++++ Extrait ++++

André Markowicz. Pourquoi ils font ça ? Ou l’avenir de Poutine (Encore une fois, avec Jean-Marc Adolphe)

C’est la seule question qu’on se pose, pourquoi ils font ça, parce qu’on n’imagine pas que des gens puissent en être capables. Ils tuent et ils pillent. Ils pillent n’importe quoi, pas que des téléphones ou des télés, — ils chargent des frigidaires sur des chars, et ils essaient de filer, ils volent des corbeilles en osier, des jouets d’enfants (même des jouets cassés), ils volent, aussi invraisemblable que ce soit, des sous-vêtements, — ils pillent les appartements, ils fouillent partout, ils fouillent dans le linge sale (que les gens chassés ou tués n’ont pas eu le temps de laver), et ils volent, et ils envoient ça en Russie, dans leur famille, qui, visiblement, accepte ça, tranquille.

Ils tuent, comme ça, comme ça leur vient. Des témoignages incroyables, on pourrait croire. Ils démontent toutes les portes d’un immeuble, absolument toutes les portes, extérieures et intérieures, ils tuent ou mettent les gens dehors, ou bien ils prennent les femmes, les jeunes filles, les fillettes, ils les violent, ils les exécutent, et ils vivent là, à côté des cadavres, pendant une semaine ou plus.

Les survivants racontent ça, comme s’ils n’arrivaient pas à croire eux-mêmes (et ce n’est que trop vrai), les journalistes qui recueillent les témoignages n’en croient pas leurs oreilles, et c’est pourtant comme ça.

Et ils font ça, visiblement, partout. Où qu’ils arrivent, ils font la même chose.

Il y a, d’abord, l’idée, expliquée par Poutine et ses théoriciens (dont ce Timoféï Serguéïtsev) qu’il faut les tuer, ou en tuer le plus possible, parce que ce sont des nazis, censément, et que, donc, on peut faire avec eux tout ce qu’on veut — exactement ce que les nazis eux-mêmes disaient des Juifs, dans cette même Ukraine et partout dans l’Est, — juste, on peut faire comme on veut. On peut violer, on peut tuer, si ça te chante, c’est bien comme ça.

Et c’est une raison suffisante : en fait, ils ne violent pas des êtres humains, ils violent, je ne sais pas quoi, — juste rien. Et donc, si c’est rien, il n’y a pas de crime, — il y a juste rien.

++++ Informations affichées ++++

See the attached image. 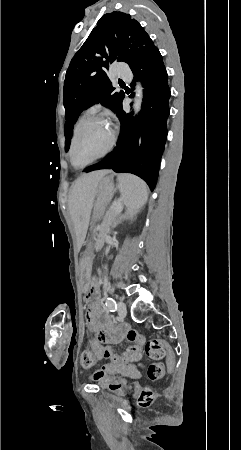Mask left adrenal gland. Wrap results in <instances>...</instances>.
Masks as SVG:
<instances>
[{"label":"left adrenal gland","mask_w":241,"mask_h":450,"mask_svg":"<svg viewBox=\"0 0 241 450\" xmlns=\"http://www.w3.org/2000/svg\"><path fill=\"white\" fill-rule=\"evenodd\" d=\"M126 216H119L118 220H116V224L114 226H117V224H120L121 220H125Z\"/></svg>","instance_id":"obj_1"}]
</instances>
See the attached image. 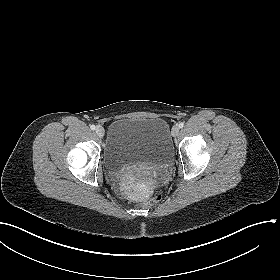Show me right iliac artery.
Masks as SVG:
<instances>
[{
	"instance_id": "1",
	"label": "right iliac artery",
	"mask_w": 280,
	"mask_h": 280,
	"mask_svg": "<svg viewBox=\"0 0 280 280\" xmlns=\"http://www.w3.org/2000/svg\"><path fill=\"white\" fill-rule=\"evenodd\" d=\"M91 130H95V125H90Z\"/></svg>"
}]
</instances>
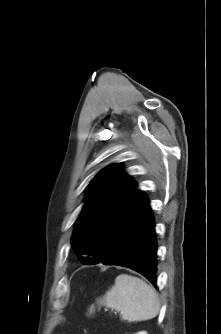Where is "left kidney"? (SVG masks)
I'll return each instance as SVG.
<instances>
[{
	"instance_id": "1",
	"label": "left kidney",
	"mask_w": 221,
	"mask_h": 334,
	"mask_svg": "<svg viewBox=\"0 0 221 334\" xmlns=\"http://www.w3.org/2000/svg\"><path fill=\"white\" fill-rule=\"evenodd\" d=\"M135 334H147V332L142 331V332H138V333H135Z\"/></svg>"
}]
</instances>
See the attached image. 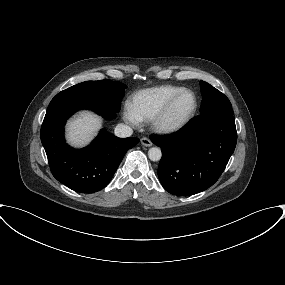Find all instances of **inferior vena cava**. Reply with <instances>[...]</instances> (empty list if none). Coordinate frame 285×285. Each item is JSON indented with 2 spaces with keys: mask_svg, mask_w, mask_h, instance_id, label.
Returning <instances> with one entry per match:
<instances>
[{
  "mask_svg": "<svg viewBox=\"0 0 285 285\" xmlns=\"http://www.w3.org/2000/svg\"><path fill=\"white\" fill-rule=\"evenodd\" d=\"M114 133L117 137L126 138V137H130L132 135L133 130L127 125L118 124L115 127Z\"/></svg>",
  "mask_w": 285,
  "mask_h": 285,
  "instance_id": "obj_1",
  "label": "inferior vena cava"
}]
</instances>
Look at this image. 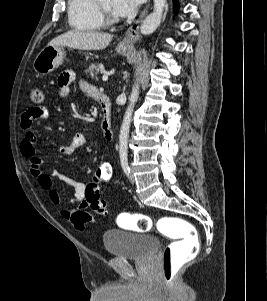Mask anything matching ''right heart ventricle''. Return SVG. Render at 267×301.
<instances>
[{
  "label": "right heart ventricle",
  "instance_id": "e07e8e85",
  "mask_svg": "<svg viewBox=\"0 0 267 301\" xmlns=\"http://www.w3.org/2000/svg\"><path fill=\"white\" fill-rule=\"evenodd\" d=\"M68 19L72 28L91 32L103 28L96 0H68Z\"/></svg>",
  "mask_w": 267,
  "mask_h": 301
}]
</instances>
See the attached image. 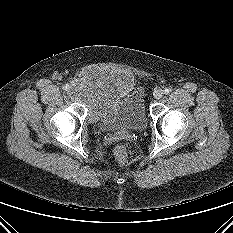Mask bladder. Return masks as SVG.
Here are the masks:
<instances>
[{
  "label": "bladder",
  "instance_id": "bladder-1",
  "mask_svg": "<svg viewBox=\"0 0 233 233\" xmlns=\"http://www.w3.org/2000/svg\"><path fill=\"white\" fill-rule=\"evenodd\" d=\"M71 89L86 103L88 119L106 131H141L147 125L144 93L129 72L88 67Z\"/></svg>",
  "mask_w": 233,
  "mask_h": 233
}]
</instances>
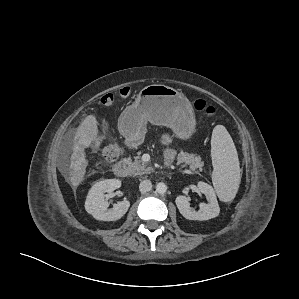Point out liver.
I'll return each instance as SVG.
<instances>
[{"label": "liver", "instance_id": "obj_1", "mask_svg": "<svg viewBox=\"0 0 299 299\" xmlns=\"http://www.w3.org/2000/svg\"><path fill=\"white\" fill-rule=\"evenodd\" d=\"M97 136L98 122L95 116H88L77 130L73 153L70 158L69 179L74 188H77L83 181L86 167L88 165L85 149L97 139Z\"/></svg>", "mask_w": 299, "mask_h": 299}]
</instances>
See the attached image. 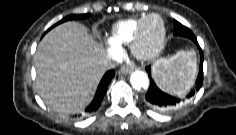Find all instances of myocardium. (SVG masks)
<instances>
[{"mask_svg": "<svg viewBox=\"0 0 236 135\" xmlns=\"http://www.w3.org/2000/svg\"><path fill=\"white\" fill-rule=\"evenodd\" d=\"M152 18L160 22L161 32L158 39L149 47L144 46V35L147 23ZM167 35L166 24L164 19L156 13H150L144 17L140 23L137 32L130 43V50L133 56L141 61H151L155 59L162 51Z\"/></svg>", "mask_w": 236, "mask_h": 135, "instance_id": "myocardium-1", "label": "myocardium"}]
</instances>
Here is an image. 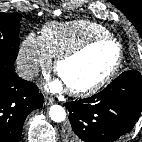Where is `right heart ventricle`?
<instances>
[{
    "label": "right heart ventricle",
    "mask_w": 142,
    "mask_h": 142,
    "mask_svg": "<svg viewBox=\"0 0 142 142\" xmlns=\"http://www.w3.org/2000/svg\"><path fill=\"white\" fill-rule=\"evenodd\" d=\"M109 34L108 29L98 23L76 20L47 23L42 29L40 38L51 58H57L91 38Z\"/></svg>",
    "instance_id": "1"
}]
</instances>
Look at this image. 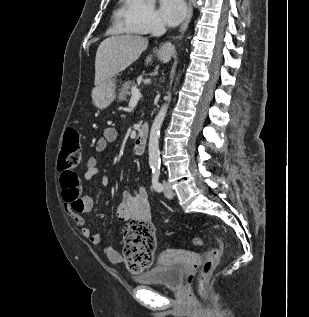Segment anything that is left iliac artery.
<instances>
[{"label": "left iliac artery", "mask_w": 309, "mask_h": 317, "mask_svg": "<svg viewBox=\"0 0 309 317\" xmlns=\"http://www.w3.org/2000/svg\"><path fill=\"white\" fill-rule=\"evenodd\" d=\"M152 186L155 191L162 192L163 186L159 182V176H160V166L152 167Z\"/></svg>", "instance_id": "obj_1"}]
</instances>
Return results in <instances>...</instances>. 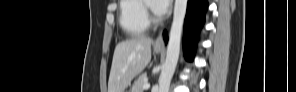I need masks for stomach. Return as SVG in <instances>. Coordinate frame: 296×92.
Wrapping results in <instances>:
<instances>
[{
	"instance_id": "obj_1",
	"label": "stomach",
	"mask_w": 296,
	"mask_h": 92,
	"mask_svg": "<svg viewBox=\"0 0 296 92\" xmlns=\"http://www.w3.org/2000/svg\"><path fill=\"white\" fill-rule=\"evenodd\" d=\"M160 48H154V51L156 52V53H159L160 52Z\"/></svg>"
}]
</instances>
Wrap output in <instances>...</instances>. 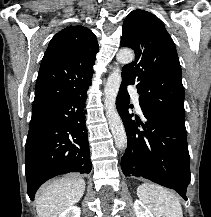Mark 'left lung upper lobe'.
<instances>
[{"instance_id":"1","label":"left lung upper lobe","mask_w":211,"mask_h":217,"mask_svg":"<svg viewBox=\"0 0 211 217\" xmlns=\"http://www.w3.org/2000/svg\"><path fill=\"white\" fill-rule=\"evenodd\" d=\"M121 46L135 52V60L122 68V81L136 84L140 106L185 125L181 66L163 23L147 11L130 12L123 23Z\"/></svg>"}]
</instances>
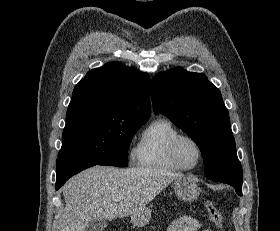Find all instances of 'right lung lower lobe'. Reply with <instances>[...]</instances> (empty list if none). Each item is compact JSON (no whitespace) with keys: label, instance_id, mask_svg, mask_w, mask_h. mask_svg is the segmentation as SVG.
<instances>
[{"label":"right lung lower lobe","instance_id":"1","mask_svg":"<svg viewBox=\"0 0 280 231\" xmlns=\"http://www.w3.org/2000/svg\"><path fill=\"white\" fill-rule=\"evenodd\" d=\"M96 164L88 163V162H78L72 160H57V168H56V190L64 185V183L73 175L78 172L92 167Z\"/></svg>","mask_w":280,"mask_h":231}]
</instances>
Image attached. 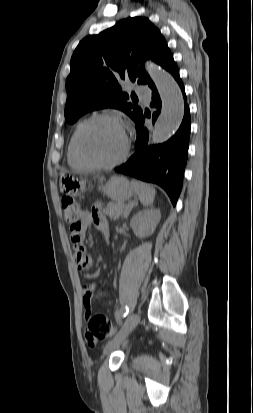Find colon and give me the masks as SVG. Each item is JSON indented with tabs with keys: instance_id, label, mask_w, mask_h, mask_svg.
Wrapping results in <instances>:
<instances>
[{
	"instance_id": "5ec220e1",
	"label": "colon",
	"mask_w": 253,
	"mask_h": 413,
	"mask_svg": "<svg viewBox=\"0 0 253 413\" xmlns=\"http://www.w3.org/2000/svg\"><path fill=\"white\" fill-rule=\"evenodd\" d=\"M61 204L64 212L65 221L71 227H77L79 224L81 209L79 204L69 196H63ZM115 333L111 321L102 314H96L89 318L86 339L93 344L97 340H103L111 337Z\"/></svg>"
}]
</instances>
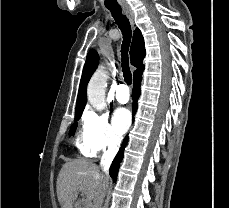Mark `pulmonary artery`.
Segmentation results:
<instances>
[{"label":"pulmonary artery","mask_w":229,"mask_h":208,"mask_svg":"<svg viewBox=\"0 0 229 208\" xmlns=\"http://www.w3.org/2000/svg\"><path fill=\"white\" fill-rule=\"evenodd\" d=\"M116 98L122 102L125 103L130 98V89L125 84H120L116 89Z\"/></svg>","instance_id":"obj_1"}]
</instances>
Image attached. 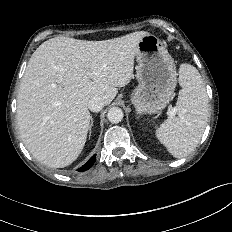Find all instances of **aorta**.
Returning <instances> with one entry per match:
<instances>
[{
	"instance_id": "aorta-1",
	"label": "aorta",
	"mask_w": 232,
	"mask_h": 232,
	"mask_svg": "<svg viewBox=\"0 0 232 232\" xmlns=\"http://www.w3.org/2000/svg\"><path fill=\"white\" fill-rule=\"evenodd\" d=\"M123 111L121 108L118 107H112L111 109H109L108 113H107V118L111 123H119L122 121L123 119Z\"/></svg>"
}]
</instances>
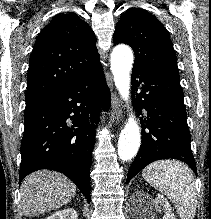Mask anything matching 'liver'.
<instances>
[{
    "label": "liver",
    "instance_id": "6515ba94",
    "mask_svg": "<svg viewBox=\"0 0 211 219\" xmlns=\"http://www.w3.org/2000/svg\"><path fill=\"white\" fill-rule=\"evenodd\" d=\"M75 184L61 173L40 170L27 176L21 185V208L25 216L58 209L71 201Z\"/></svg>",
    "mask_w": 211,
    "mask_h": 219
}]
</instances>
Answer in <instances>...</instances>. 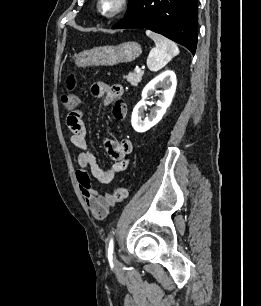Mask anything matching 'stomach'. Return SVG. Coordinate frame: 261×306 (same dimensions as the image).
Here are the masks:
<instances>
[{
  "label": "stomach",
  "mask_w": 261,
  "mask_h": 306,
  "mask_svg": "<svg viewBox=\"0 0 261 306\" xmlns=\"http://www.w3.org/2000/svg\"><path fill=\"white\" fill-rule=\"evenodd\" d=\"M142 53L137 42H125L117 46L96 47L76 55L75 63L79 67L113 66L118 63L131 62Z\"/></svg>",
  "instance_id": "stomach-1"
}]
</instances>
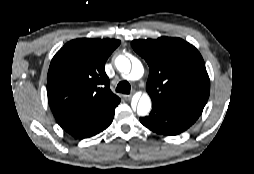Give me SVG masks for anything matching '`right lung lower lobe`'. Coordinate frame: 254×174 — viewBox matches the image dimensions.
I'll return each mask as SVG.
<instances>
[{"label": "right lung lower lobe", "instance_id": "1", "mask_svg": "<svg viewBox=\"0 0 254 174\" xmlns=\"http://www.w3.org/2000/svg\"><path fill=\"white\" fill-rule=\"evenodd\" d=\"M117 105L92 110L61 127L75 138H89L100 133L111 124Z\"/></svg>", "mask_w": 254, "mask_h": 174}]
</instances>
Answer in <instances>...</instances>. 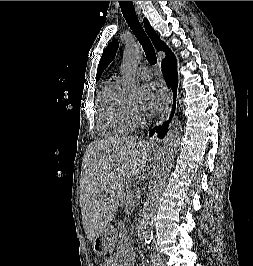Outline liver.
I'll return each instance as SVG.
<instances>
[{"mask_svg":"<svg viewBox=\"0 0 253 266\" xmlns=\"http://www.w3.org/2000/svg\"><path fill=\"white\" fill-rule=\"evenodd\" d=\"M154 145L137 137L93 141L82 162L81 213L90 243L117 214L125 187L144 171Z\"/></svg>","mask_w":253,"mask_h":266,"instance_id":"liver-1","label":"liver"}]
</instances>
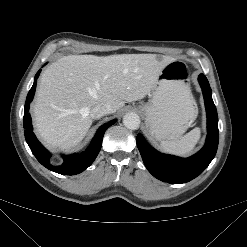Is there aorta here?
<instances>
[{"label": "aorta", "instance_id": "1", "mask_svg": "<svg viewBox=\"0 0 247 247\" xmlns=\"http://www.w3.org/2000/svg\"><path fill=\"white\" fill-rule=\"evenodd\" d=\"M123 124L130 130H136L140 126V117L136 113H127L123 118Z\"/></svg>", "mask_w": 247, "mask_h": 247}]
</instances>
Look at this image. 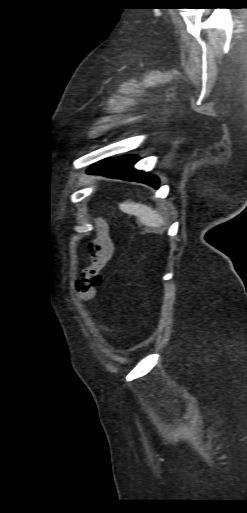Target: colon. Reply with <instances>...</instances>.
I'll return each mask as SVG.
<instances>
[{
	"label": "colon",
	"mask_w": 247,
	"mask_h": 513,
	"mask_svg": "<svg viewBox=\"0 0 247 513\" xmlns=\"http://www.w3.org/2000/svg\"><path fill=\"white\" fill-rule=\"evenodd\" d=\"M113 254L112 244L104 227H99L96 236L88 244L89 264L86 265L76 281V289L84 297L93 295L102 282L101 271Z\"/></svg>",
	"instance_id": "1"
}]
</instances>
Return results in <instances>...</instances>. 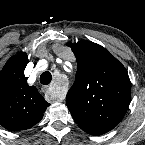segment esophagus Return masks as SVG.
I'll use <instances>...</instances> for the list:
<instances>
[{"label": "esophagus", "instance_id": "1", "mask_svg": "<svg viewBox=\"0 0 145 145\" xmlns=\"http://www.w3.org/2000/svg\"><path fill=\"white\" fill-rule=\"evenodd\" d=\"M43 89L46 91V93L49 92L53 99L57 101H61L63 99V95L59 92L52 91L50 86H44Z\"/></svg>", "mask_w": 145, "mask_h": 145}]
</instances>
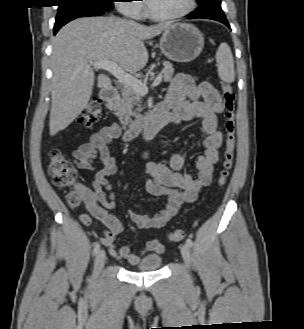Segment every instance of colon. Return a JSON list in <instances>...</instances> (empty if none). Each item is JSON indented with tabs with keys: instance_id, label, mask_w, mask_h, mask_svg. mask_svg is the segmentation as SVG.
<instances>
[{
	"instance_id": "obj_1",
	"label": "colon",
	"mask_w": 304,
	"mask_h": 329,
	"mask_svg": "<svg viewBox=\"0 0 304 329\" xmlns=\"http://www.w3.org/2000/svg\"><path fill=\"white\" fill-rule=\"evenodd\" d=\"M222 99L224 107V129H225V147L222 156L221 169L219 171L217 185L222 187L226 184L233 166V160L236 147L235 134V94L229 83L222 82ZM102 114V103L99 99H92L83 115L81 123L89 128L94 124ZM48 173L53 184L60 189H71L67 194L66 200L70 207H78L82 200V192L75 187L77 180V170L69 158L58 149H53L49 155ZM184 231L180 229L172 230L169 233V239L172 242H179L184 238Z\"/></svg>"
}]
</instances>
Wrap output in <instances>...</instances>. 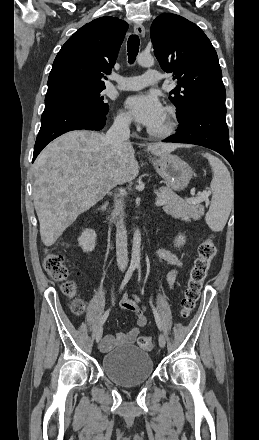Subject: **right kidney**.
Masks as SVG:
<instances>
[{"label":"right kidney","instance_id":"right-kidney-1","mask_svg":"<svg viewBox=\"0 0 259 440\" xmlns=\"http://www.w3.org/2000/svg\"><path fill=\"white\" fill-rule=\"evenodd\" d=\"M96 232L93 229H85L78 238V244L85 252H92L96 246Z\"/></svg>","mask_w":259,"mask_h":440}]
</instances>
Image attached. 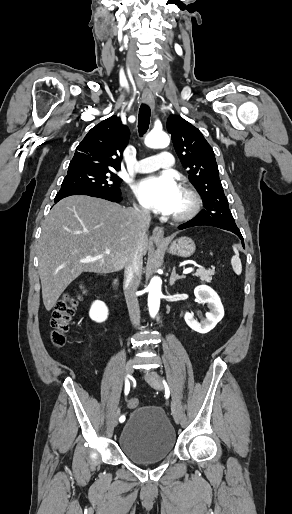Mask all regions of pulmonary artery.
Wrapping results in <instances>:
<instances>
[{"label": "pulmonary artery", "instance_id": "obj_1", "mask_svg": "<svg viewBox=\"0 0 292 514\" xmlns=\"http://www.w3.org/2000/svg\"><path fill=\"white\" fill-rule=\"evenodd\" d=\"M161 160V163L158 161ZM175 165V158L168 150L157 151L154 157L147 156L144 159L140 158L138 162L134 164V169L141 173L147 172H170Z\"/></svg>", "mask_w": 292, "mask_h": 514}]
</instances>
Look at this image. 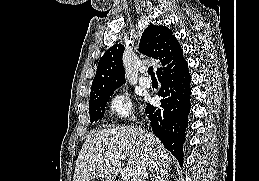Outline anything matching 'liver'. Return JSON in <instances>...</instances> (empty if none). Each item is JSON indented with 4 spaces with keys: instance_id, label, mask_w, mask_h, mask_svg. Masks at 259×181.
I'll list each match as a JSON object with an SVG mask.
<instances>
[{
    "instance_id": "6515ba94",
    "label": "liver",
    "mask_w": 259,
    "mask_h": 181,
    "mask_svg": "<svg viewBox=\"0 0 259 181\" xmlns=\"http://www.w3.org/2000/svg\"><path fill=\"white\" fill-rule=\"evenodd\" d=\"M126 157L131 169L129 181H138L141 169L165 172L173 157L152 133L132 126L107 127L96 130L85 140L76 162L73 181H91L95 178L115 179Z\"/></svg>"
}]
</instances>
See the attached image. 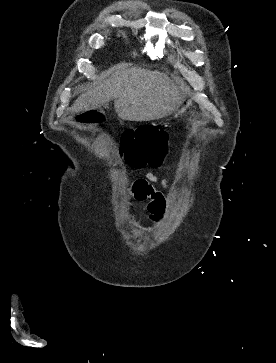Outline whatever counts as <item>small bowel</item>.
<instances>
[{
    "mask_svg": "<svg viewBox=\"0 0 276 363\" xmlns=\"http://www.w3.org/2000/svg\"><path fill=\"white\" fill-rule=\"evenodd\" d=\"M161 183L164 189L170 187L168 178L160 179L156 174L147 172L144 177L136 179L132 185L131 195L138 202H148V212L155 216L165 208V196L154 184Z\"/></svg>",
    "mask_w": 276,
    "mask_h": 363,
    "instance_id": "c3829d8e",
    "label": "small bowel"
}]
</instances>
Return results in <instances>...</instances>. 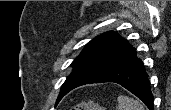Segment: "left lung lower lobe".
I'll return each mask as SVG.
<instances>
[{"instance_id": "left-lung-lower-lobe-1", "label": "left lung lower lobe", "mask_w": 171, "mask_h": 110, "mask_svg": "<svg viewBox=\"0 0 171 110\" xmlns=\"http://www.w3.org/2000/svg\"><path fill=\"white\" fill-rule=\"evenodd\" d=\"M147 76L142 61L134 54L121 64L105 71L85 84L104 82L118 83L141 99L149 110H153V95Z\"/></svg>"}]
</instances>
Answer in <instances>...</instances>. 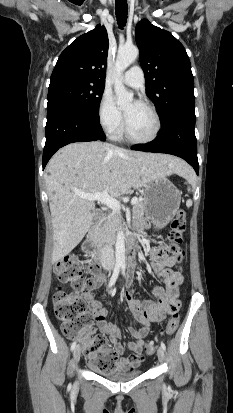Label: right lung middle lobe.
I'll return each instance as SVG.
<instances>
[{"label":"right lung middle lobe","instance_id":"dd1d6c3e","mask_svg":"<svg viewBox=\"0 0 233 413\" xmlns=\"http://www.w3.org/2000/svg\"><path fill=\"white\" fill-rule=\"evenodd\" d=\"M103 90V84H94L78 79L50 82L47 110L55 107H68L98 120L99 103Z\"/></svg>","mask_w":233,"mask_h":413}]
</instances>
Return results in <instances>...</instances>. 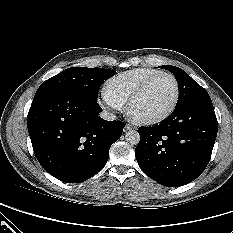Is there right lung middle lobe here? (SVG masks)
I'll use <instances>...</instances> for the list:
<instances>
[{
    "label": "right lung middle lobe",
    "mask_w": 233,
    "mask_h": 233,
    "mask_svg": "<svg viewBox=\"0 0 233 233\" xmlns=\"http://www.w3.org/2000/svg\"><path fill=\"white\" fill-rule=\"evenodd\" d=\"M114 72L104 68L72 67L65 69L40 85L33 102L56 90H69L97 100L100 86Z\"/></svg>",
    "instance_id": "obj_1"
}]
</instances>
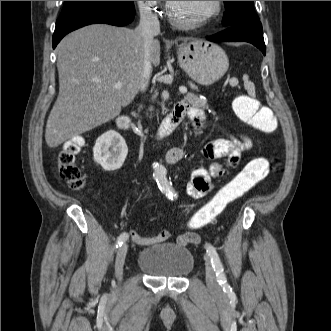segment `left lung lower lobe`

++++

__Exercice proposé A__
Reproduisez fidèlement le passage de l'extrait commençant par « Ils tuent, comme » et se poursuivant jusqu'à « la même chose. ».
__Exercice proposé B__
Quel théoricien de Poutine l'extrait cite-t-il nommément ?

__Réponse attendue A__
Ils tuent, comme ça, comme ça leur vient. Des témoignages incroyables, on pourrait croire. Ils démontent toutes les portes d’un immeuble, absolument toutes les portes, extérieures et intérieures, ils tuent ou mettent les gens dehors, ou bien ils prennent les femmes, les jeunes filles, les fillettes, ils les violent, ils les exécutent, et ils vivent là, à côté des cadavres, pendant une semaine ou plus.

Les survivants racontent ça, comme s’ils n’arrivaient pas à croire eux-mêmes (et ce n’est que trop vrai), les journalistes qui recueillent les témoignages n’en croient pas leurs oreilles, et c’est pourtant comme ça.

Et ils font ça, visiblement, partout. Où qu’ils arrivent, ils font la même chose.

__Réponse attendue B__
Timoféï Serguéïtsev.